Supplied passage –
----------------------------------------

RTI’s Allscan elemental analyser addresses the limitations of traditional measurement. The analyser is installed over the conveyor itself to monitor the entire product stream going across the belt. It uses technology that measures all of the material, not just the surface, to determine the overall quality of the material.
Purchasing bulk commodities is often based on weight. For example, power plants want to know how many dry tonnes of coal they have in order to get an accurate understanding of the amount of energy that will be produced.
Additionally, manufacturers want to know the quality of the bulk commodities they are buying. In a typical application, a steel mill will want to know the quality of both the iron ore and the coking coal to ensure the quality of the end product.
A committed company
Real Time Instruments (RTI), an Australian company, is committed to supplying solutions that can enable mine operators make informed decisions based on accurate measurement and analysis of bulk materials. RTI specialises in the measurement and analysis of bulk materials. It manufactures and supplies a number of measurement equipment for mining, mineral processing, power, cement and food manufacturing businesses.
Will Robinson, Chief Sales Officer at the Real Time Instruments Group (RTI), says the company recognises that quality control is a serious issue for many producers, as there is not much room for error. “Minute by minute result updates, permit immediate process control decisions.”
“Accurate measurement sensors are key to reducing any arguments and ensuring the value of the material is accurate. Accuracy is important, because in many industries, if a reading is incorrect, it can have serious implications for production. The cement industry, for example, controls these risks tightly. Products from the quarries need to have the right amount of silica and calcium, along with other additives, to ensure the process creates the right grade. Every bag of cement must be to the required specs,” ” Robinson states.
The limitations of traditional quality measurement
Without question, traditional quality measurement is out of kilter with the realities of modern industry, where accuracy in bulk material measurement and analysis is the currency.

----------------------------------------

Task list –
A - Reproduce the RTI analyser passage word for word, beginning at the words "Purchasing bulk commodities" and ending after the words "food manufacturing businesses.".
B - For which kinds of business does the RTI analyser passage say the company manufactures and supplies measurement equipment?

[Stored entries]
----------------------------------------

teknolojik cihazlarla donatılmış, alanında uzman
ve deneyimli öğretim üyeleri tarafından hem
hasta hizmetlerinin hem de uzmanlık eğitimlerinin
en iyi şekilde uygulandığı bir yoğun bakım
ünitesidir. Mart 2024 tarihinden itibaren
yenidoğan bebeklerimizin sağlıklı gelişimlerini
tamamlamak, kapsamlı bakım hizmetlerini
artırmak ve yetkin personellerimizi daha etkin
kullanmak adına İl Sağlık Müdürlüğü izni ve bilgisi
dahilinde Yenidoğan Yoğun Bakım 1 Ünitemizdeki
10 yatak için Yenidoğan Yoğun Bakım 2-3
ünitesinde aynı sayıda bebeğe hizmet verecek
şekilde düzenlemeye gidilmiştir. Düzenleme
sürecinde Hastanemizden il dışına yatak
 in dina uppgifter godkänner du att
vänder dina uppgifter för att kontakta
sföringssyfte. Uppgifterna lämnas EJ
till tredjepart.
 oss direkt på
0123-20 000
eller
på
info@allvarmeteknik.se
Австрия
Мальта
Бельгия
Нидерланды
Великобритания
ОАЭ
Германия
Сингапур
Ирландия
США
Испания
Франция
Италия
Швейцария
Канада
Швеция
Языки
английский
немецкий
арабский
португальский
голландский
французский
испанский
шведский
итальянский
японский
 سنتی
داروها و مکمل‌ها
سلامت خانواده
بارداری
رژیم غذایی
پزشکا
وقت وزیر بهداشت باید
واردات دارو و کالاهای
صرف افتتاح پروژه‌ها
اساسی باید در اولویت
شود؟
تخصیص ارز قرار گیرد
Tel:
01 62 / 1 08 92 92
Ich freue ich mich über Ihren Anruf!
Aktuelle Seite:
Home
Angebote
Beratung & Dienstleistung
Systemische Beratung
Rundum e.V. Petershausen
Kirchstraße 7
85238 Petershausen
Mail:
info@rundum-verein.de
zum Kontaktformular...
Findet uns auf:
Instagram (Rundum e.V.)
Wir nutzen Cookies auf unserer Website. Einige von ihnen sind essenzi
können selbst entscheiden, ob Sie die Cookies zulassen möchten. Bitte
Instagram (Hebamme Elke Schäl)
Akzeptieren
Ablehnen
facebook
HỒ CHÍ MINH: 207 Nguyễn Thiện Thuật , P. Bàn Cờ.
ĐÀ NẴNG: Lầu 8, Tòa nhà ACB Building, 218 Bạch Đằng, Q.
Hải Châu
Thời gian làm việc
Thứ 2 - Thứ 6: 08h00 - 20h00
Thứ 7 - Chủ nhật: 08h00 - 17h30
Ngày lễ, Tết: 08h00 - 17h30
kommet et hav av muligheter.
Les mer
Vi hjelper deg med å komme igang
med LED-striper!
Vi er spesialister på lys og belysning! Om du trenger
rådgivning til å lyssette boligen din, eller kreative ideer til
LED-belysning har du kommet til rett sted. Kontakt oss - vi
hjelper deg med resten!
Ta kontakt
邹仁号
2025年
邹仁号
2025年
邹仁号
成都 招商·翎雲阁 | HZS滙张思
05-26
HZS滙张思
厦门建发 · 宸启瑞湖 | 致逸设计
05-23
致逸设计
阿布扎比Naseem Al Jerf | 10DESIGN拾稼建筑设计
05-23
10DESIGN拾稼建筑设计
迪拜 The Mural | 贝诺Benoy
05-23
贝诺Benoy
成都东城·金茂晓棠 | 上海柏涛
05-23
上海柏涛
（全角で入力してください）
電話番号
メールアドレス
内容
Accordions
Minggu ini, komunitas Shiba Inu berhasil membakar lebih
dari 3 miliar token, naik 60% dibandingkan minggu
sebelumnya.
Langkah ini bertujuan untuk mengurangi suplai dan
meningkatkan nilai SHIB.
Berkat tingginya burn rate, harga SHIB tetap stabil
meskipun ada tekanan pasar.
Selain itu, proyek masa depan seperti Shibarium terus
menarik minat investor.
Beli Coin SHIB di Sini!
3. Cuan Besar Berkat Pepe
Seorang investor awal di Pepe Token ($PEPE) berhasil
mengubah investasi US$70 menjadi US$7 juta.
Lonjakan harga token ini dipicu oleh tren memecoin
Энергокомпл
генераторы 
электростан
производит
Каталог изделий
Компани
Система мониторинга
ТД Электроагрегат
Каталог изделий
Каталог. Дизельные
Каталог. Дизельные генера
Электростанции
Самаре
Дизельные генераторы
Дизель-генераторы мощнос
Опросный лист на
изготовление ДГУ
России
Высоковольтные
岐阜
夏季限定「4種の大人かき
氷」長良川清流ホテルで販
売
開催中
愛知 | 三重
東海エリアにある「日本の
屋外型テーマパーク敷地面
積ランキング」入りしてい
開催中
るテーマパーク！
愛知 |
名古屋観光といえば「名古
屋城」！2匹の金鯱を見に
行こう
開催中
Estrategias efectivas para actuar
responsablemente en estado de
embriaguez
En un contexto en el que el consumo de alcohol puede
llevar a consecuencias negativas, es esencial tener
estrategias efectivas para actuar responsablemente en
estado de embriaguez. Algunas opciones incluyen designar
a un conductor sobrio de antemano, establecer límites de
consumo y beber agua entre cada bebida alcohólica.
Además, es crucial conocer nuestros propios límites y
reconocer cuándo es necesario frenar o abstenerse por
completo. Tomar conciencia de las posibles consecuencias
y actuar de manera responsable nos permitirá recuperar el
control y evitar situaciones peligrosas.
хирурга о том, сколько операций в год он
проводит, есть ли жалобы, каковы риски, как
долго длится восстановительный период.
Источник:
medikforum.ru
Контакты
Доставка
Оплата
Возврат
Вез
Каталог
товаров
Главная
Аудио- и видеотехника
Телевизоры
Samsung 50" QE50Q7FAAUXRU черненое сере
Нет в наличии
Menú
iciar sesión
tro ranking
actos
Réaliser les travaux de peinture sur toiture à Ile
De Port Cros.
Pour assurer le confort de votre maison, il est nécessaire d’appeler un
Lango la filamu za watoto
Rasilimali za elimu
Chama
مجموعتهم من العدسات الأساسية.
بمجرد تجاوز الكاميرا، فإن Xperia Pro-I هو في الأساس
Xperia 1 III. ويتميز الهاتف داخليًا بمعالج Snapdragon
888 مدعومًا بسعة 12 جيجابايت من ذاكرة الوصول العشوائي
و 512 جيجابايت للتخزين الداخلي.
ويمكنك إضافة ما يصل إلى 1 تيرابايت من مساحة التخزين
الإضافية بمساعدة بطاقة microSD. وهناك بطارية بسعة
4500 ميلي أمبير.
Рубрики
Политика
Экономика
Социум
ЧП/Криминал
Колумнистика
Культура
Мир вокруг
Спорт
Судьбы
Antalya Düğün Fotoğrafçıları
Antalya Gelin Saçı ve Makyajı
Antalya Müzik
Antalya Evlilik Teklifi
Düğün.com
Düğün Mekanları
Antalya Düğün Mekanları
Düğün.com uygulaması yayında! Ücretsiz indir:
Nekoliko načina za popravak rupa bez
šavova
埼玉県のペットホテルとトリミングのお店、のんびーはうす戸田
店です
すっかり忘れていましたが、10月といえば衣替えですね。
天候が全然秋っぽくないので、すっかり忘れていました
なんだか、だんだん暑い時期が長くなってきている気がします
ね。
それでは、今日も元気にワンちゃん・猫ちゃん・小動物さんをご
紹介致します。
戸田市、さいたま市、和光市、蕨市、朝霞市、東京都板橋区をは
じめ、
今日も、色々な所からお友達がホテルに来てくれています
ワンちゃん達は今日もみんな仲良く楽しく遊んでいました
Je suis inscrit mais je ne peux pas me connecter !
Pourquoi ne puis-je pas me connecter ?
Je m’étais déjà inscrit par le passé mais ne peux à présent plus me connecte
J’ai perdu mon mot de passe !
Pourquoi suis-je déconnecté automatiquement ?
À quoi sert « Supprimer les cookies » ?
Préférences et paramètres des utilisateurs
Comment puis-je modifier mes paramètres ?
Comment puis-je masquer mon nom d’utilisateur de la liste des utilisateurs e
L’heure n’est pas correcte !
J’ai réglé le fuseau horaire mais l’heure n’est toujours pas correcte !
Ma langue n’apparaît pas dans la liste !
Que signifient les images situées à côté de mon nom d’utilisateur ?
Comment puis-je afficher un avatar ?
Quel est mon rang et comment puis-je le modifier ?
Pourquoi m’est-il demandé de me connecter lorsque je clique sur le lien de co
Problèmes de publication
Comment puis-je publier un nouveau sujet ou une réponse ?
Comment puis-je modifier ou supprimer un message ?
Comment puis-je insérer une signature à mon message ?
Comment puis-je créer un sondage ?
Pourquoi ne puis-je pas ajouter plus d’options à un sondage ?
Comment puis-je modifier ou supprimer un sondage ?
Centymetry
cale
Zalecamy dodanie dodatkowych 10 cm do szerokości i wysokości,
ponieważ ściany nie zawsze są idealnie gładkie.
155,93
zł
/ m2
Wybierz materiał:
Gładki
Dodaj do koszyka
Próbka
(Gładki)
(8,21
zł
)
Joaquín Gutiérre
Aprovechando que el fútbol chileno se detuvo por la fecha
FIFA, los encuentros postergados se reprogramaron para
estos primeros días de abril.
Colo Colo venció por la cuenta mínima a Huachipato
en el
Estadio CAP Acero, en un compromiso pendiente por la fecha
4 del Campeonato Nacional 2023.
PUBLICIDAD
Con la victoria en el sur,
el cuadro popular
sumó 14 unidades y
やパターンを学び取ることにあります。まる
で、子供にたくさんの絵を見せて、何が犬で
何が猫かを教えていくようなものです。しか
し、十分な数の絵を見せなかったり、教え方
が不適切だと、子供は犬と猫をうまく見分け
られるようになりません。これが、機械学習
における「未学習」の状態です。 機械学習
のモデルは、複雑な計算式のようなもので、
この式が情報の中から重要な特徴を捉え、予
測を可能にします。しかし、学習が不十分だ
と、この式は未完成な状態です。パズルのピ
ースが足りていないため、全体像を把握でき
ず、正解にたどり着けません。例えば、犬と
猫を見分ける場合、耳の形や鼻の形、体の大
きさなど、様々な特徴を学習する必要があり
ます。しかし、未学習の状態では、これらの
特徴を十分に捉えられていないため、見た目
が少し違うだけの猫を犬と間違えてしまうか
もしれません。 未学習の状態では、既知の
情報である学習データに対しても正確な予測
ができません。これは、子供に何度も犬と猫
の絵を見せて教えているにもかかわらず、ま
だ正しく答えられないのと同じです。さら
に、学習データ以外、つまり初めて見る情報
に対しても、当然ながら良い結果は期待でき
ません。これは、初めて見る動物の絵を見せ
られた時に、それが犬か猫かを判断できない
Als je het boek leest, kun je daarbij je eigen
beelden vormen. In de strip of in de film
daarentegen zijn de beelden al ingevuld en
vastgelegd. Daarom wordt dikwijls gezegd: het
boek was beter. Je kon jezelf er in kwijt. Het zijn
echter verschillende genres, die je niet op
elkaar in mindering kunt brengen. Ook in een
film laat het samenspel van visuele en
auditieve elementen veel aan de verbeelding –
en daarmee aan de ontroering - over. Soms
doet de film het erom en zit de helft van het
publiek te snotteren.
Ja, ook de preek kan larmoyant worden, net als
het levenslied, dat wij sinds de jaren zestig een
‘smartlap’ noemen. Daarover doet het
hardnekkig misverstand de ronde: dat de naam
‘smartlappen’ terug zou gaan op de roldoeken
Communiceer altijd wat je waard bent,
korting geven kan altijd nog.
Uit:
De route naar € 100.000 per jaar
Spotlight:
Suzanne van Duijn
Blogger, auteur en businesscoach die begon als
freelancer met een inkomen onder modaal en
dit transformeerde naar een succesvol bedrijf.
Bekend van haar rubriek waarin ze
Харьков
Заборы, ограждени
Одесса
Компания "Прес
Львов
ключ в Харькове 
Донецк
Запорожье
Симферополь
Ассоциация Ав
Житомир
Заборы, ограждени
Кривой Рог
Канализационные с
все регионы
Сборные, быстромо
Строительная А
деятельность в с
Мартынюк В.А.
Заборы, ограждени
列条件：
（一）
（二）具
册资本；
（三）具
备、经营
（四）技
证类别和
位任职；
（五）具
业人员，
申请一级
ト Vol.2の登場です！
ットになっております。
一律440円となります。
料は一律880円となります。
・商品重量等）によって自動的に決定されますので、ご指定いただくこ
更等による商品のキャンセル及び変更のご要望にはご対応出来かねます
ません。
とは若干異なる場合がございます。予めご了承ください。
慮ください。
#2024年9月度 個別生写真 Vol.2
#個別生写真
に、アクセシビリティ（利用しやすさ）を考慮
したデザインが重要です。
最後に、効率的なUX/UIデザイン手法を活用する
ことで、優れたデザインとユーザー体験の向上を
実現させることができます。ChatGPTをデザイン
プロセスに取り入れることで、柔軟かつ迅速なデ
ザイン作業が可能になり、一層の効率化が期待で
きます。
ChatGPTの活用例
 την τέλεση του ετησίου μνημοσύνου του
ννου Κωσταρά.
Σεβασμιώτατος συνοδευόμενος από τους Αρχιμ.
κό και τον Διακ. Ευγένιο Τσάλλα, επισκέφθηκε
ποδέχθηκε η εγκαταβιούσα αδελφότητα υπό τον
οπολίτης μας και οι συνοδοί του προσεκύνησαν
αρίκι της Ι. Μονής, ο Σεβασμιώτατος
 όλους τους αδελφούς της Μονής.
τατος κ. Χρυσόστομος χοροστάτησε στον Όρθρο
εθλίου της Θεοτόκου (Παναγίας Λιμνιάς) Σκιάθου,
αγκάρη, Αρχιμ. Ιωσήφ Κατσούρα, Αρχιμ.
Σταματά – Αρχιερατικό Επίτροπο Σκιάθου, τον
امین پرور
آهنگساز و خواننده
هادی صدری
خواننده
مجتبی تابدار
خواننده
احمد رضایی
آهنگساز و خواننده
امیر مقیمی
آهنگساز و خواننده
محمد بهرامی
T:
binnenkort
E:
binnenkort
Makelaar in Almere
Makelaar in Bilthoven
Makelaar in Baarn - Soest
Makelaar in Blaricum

----------------------------------------

Answers for each item –
A -
Purchasing bulk commodities is often based on weight. For example, power plants want to know how many dry tonnes of coal they have in order to get an accurate understanding of the amount of energy that will be produced.
Additionally, manufacturers want to know the quality of the bulk commodities they are buying. In a typical application, a steel mill will want to know the quality of both the iron ore and the coking coal to ensure the quality of the end product.
A committed company
Real Time Instruments (RTI), an Australian company, is committed to supplying solutions that can enable mine operators make informed decisions based on accurate measurement and analysis of bulk materials. RTI specialises in the measurement and analysis of bulk materials. It manufactures and supplies a number of measurement equipment for mining, mineral processing, power, cement and food manufacturing businesses.

B -
- Mining
- Mineral processing
- Power
- Cement
- Food manufacturing